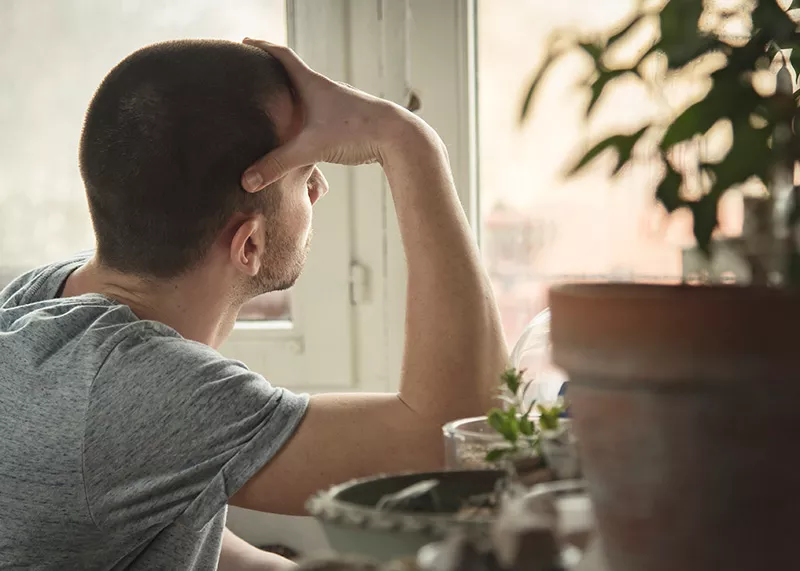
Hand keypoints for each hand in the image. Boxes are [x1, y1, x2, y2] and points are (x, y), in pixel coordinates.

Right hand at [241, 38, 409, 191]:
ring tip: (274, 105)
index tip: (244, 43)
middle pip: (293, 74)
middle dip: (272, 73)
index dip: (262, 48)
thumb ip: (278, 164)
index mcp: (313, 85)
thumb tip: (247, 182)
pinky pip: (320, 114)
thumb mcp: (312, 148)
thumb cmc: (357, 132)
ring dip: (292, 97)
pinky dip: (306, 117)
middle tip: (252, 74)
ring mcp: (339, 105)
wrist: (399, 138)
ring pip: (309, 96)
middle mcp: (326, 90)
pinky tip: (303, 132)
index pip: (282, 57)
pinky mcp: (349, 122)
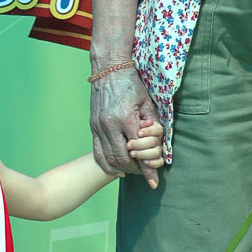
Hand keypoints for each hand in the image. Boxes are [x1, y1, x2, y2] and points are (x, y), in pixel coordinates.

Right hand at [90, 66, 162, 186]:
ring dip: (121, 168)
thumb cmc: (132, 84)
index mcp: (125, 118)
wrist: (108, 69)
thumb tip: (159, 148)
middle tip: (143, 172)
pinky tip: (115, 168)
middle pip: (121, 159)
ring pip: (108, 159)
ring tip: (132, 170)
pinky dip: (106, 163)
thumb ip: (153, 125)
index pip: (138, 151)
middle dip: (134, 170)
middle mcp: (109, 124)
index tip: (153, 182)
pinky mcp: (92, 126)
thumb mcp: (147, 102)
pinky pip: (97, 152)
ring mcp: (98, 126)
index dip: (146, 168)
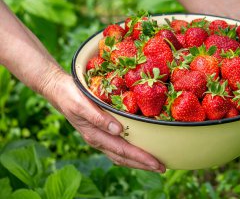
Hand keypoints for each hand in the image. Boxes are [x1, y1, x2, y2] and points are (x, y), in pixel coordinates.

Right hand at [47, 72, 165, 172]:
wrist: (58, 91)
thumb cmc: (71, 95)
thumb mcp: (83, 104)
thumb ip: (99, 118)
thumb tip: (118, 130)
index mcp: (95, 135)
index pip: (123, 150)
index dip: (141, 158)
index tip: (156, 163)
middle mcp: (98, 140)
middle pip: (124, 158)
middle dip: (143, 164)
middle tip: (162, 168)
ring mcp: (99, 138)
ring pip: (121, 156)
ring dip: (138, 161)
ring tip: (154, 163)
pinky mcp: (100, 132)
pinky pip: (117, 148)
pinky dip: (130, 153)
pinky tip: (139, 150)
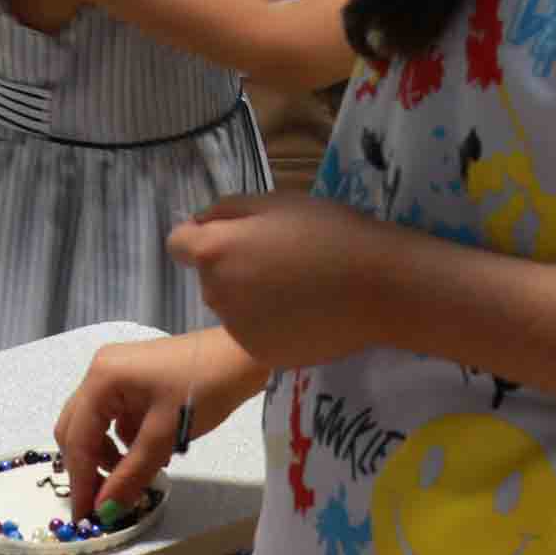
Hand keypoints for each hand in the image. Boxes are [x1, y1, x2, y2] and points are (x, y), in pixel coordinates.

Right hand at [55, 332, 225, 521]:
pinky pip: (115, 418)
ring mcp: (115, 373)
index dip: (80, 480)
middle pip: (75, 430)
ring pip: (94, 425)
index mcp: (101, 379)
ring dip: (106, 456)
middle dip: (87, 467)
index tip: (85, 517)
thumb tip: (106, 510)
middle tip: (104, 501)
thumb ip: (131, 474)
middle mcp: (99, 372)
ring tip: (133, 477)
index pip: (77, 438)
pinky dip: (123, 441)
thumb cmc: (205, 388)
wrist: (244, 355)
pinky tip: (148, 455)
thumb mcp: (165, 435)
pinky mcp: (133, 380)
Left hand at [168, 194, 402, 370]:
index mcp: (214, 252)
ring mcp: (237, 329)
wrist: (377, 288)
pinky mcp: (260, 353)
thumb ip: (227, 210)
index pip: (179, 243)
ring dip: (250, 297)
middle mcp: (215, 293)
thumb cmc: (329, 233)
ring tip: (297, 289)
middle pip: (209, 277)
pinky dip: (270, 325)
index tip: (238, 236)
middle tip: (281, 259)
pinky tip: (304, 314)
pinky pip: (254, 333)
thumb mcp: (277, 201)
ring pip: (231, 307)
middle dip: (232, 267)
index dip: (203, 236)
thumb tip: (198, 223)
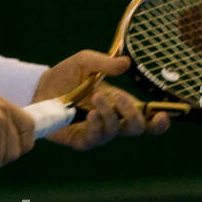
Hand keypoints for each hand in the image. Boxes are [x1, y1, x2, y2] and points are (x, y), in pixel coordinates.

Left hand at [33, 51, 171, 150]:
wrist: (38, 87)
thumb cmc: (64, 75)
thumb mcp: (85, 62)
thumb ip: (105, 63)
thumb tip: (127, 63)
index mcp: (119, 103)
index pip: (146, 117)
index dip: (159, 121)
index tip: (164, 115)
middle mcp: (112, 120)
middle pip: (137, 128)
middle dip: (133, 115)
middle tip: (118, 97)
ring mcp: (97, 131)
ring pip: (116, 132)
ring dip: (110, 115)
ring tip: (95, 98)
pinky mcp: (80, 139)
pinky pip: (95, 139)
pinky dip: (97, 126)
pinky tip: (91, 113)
:::::
**TASK BRIEF**
Set out exactly, and only, the lines between the first line of the listing and the line containing "ring dip: (292, 97)", counting both, while leaving every picture out.

**WRITTEN REPLY**
Hand keypoints for each hand in the image. Boxes are [x1, y1, x2, y2] and points are (x, y), in pixel coordinates.

Right hand at [241, 38, 409, 191]:
ring tip: (274, 105)
index tip: (244, 43)
middle pip: (293, 74)
middle dip: (272, 73)
index dip: (262, 48)
thumb ip: (278, 164)
index mcp: (313, 85)
thumb tip: (247, 182)
pinky pip: (320, 114)
thumb mcp: (312, 148)
thumb cmc: (357, 132)
ring dip: (292, 97)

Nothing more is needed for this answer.